Published on March 21st, 2017 | by Joshua S Hill0
First-Ever IEA & IRENA Report: Early Action Needed To Prevent $10 Trillion In Stranded Fossil Fuel Assets
March 21st, 2017 by Joshua S Hill
This is the second of three articles detailing the findings from the first report ever published jointly by the International Energy Agency (IEA) and the International Renewable Energy Agency (IRENA). The first article deals with the report’s findings on emission reductions, the second article deals with the predicted economic benefits of the energy transition, while this article deals with the potential trillions of dollars worth of stranded assets.
Early action in transitioning to a low-carbon energy sector is critical not only for keeping global warming to under 2°C, but also for minimizing the risks of additional stranded fossil fuel assets, which could amount to as much as an additional $10 trillion in assets by 2050.
This is one of the subsidiary findings from a first ever report published jointly by the International Energy Agency (IEA) and the International Renewable Energy Agency (IRENA) this week.

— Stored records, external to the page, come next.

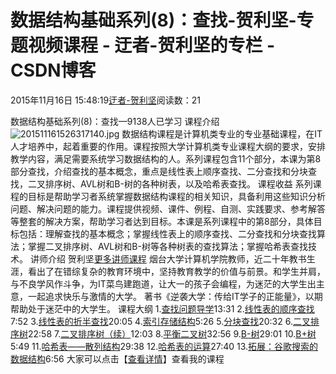 
# 数据结构基础系列(8)：查找-贺利坚-专题视频课程 - 迂者-贺利坚的专栏 - CSDN博客

2015年11月16日 15:48:19[迂者-贺利坚](https://me.csdn.net/sxhelijian)阅读数：21


数据结构基础系列(8)：查找—9138人已学习
课程介绍
![201511161526317140.jpg](https://img-bss.csdn.net/201511161526317140.jpg)
数据结构课程是计算机类专业的专业基础课程，在IT人才培养中，起着重要的作用。课程按照大学计算机类专业课程大纲的要求，安排教学内容，满足需要系统学习数据结构的人。系列课程包含11个部分，本课为第8部分查找，介绍查找的基本概念，重点是线性表上顺序查找、二分查找和分块查找，二叉排序树、AVL树和B-树的各种树表，以及哈希表查找。
课程收益
系列课程的目标是帮助学习者系统掌握数据结构课程的相关知识，具备利用这些知识分析问题、解决问题的能力。课程提供视频、课件、例程、自测、实践要求、参考解答等整套的解决方案，帮助学习者达到目标。本课是系列课程中的第8部分，具体目标包括：理解查找的基本概念；掌握线性表上的顺序查找、二分查找和分块查找算法；掌握二叉排序树、AVL树和B-树等各种树表的查找算法；掌握哈希表查找技术。
讲师介绍
贺利坚[更多讲师课程](https://edu.csdn.net/lecturer/82?utm_source=blog2edu)
烟台大学计算机学院教师，近二十年教书生涯，看出了在错综复杂的教育环境中，坚持教育教学的价值与前景。和学生并肩，与不良学风作斗争，为IT菜鸟建跑道，让大一的孩子会编程，为迷茫的大学生出主意，一起追求快乐与激情的大学。
著书《逆袭大学：传给IT学子的正能量》，以期帮助处于迷茫中的大学生。
课程大纲
1.[查找问题导学](https://edu.csdn.net/course/play/1669/25725?utm_source=blog2edu)13:31
2.[线性表的顺序查找](https://edu.csdn.net/course/play/1669/25726?utm_source=blog2edu)7:52
3.[线性表的折半查找](https://edu.csdn.net/course/play/1669/25727?utm_source=blog2edu)20:05
4.[索引存储结构](https://edu.csdn.net/course/play/1669/25728?utm_source=blog2edu)5:26
5.[分块查找](https://edu.csdn.net/course/play/1669/25729?utm_source=blog2edu)20:32
6.[二叉排序树](https://edu.csdn.net/course/play/1669/25730?utm_source=blog2edu)22:58
7.[二叉排序树（续）](https://edu.csdn.net/course/play/1669/25731?utm_source=blog2edu)12:03
8.[平衡二叉树](https://edu.csdn.net/course/play/1669/25732?utm_source=blog2edu)32:56
9.[B-树](https://edu.csdn.net/course/play/1669/25733?utm_source=blog2edu)29:01
10.[B+树](https://edu.csdn.net/course/play/1669/25734?utm_source=blog2edu)5:49
11.[哈希表——散列结构](https://edu.csdn.net/course/play/1669/25735?utm_source=blog2edu)29:38
12.[哈希表的运算](https://edu.csdn.net/course/play/1669/25736?utm_source=blog2edu)27:40
13.[拓展：谷歌搜索的数据结构](https://edu.csdn.net/course/play/1669/25737?utm_source=blog2edu)6:56
大家可以点击【[查看详情](https://edu.csdn.net/course/detail/1669?utm_source=blog2edu)】查看我的课程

The report, Perspectives for the Energy Transition: Investment Needs for a Low-Carbon Energy Transition, focused on the global potential for decarbonization of the energy sector in an effort to determine the investment needs and potential over the next decades.
Specifically, the authors of the report note that “Delaying decarbonisation of the energy sector would cause the investments to rise and would strand an additional USD 10 trillion in assets.” Already investments needed to effectively transition work out to around $3.5 trillion in energy sector investments on average each year between 2016 and 2050, compared to only $1.8 trillion invested in 2015. There are also three separate variations of the impacts and losses that could be incurred by the energy industry, as outlined by the report:
- The extent of existing fossil fuel reserves that will be left unexploited as a result of climate policy (“reserves left in the ground” or “unburnable fossil fuels”).
- The capital investment in fossil fuel infrastructure which ends up failing to be recovered over the operating lifetime of the asset because of reduced demand or reduced prices resulting from climate policy (“stranded assets”).
- The potential reduction in the future revenue generated by an asset or asset owner assessed at a given point in time because of reduced demand or reduced prices resulting from climate policy (“carbon bubble”).
Most importantly, however, the report also highlights the amount of “unburnable fossil fuels.” Currently, global fossil fuel reserves consist of around 1,000 billion tonnes of coal, 1,700 billion barrels of oil, and 215 trillion cubic meters of gas. The CO2 emissions that would result from using these resources would total around 2,800 gigatonnes of carbon dioxide emissions, over three-times the remaining CO2 budget currently fixed if we are to reach the 2°C target.
Proportion of fossil fuel reserves produced in the 66% 2°C and New Policies Scenarios, 2015 – 2050
The forecast outlook put forward in the report sees coal consumption drop by more than 65% by 2050, oil by around 55%, and natural gas by less than 20%. Looked at in another way, the report found that from the current reserves, 80% of steam and coking coal, 50% of oil, and 50% of natural gas would be unburnable. In another scenario, however, less than 40% of coal reserves and 80% of oil and gas reserves are produced between 2014 and 2050 — in other words, 60% of coal reserves and 20% of oil and gas reserves are not produced by 2050 under this scenario.
“The world’s proven reserves are not synonymous with those lined up for development, though this is the definition implied by most international classification systems.”
Under the primary scenario put forward in the report, in the power sector the authors predict the total value of stranded assets to be $320 billion globally through to 2050 — referring specifically to “fossil fuelled power plants that would need to be retired prior to recovering their capital investment.”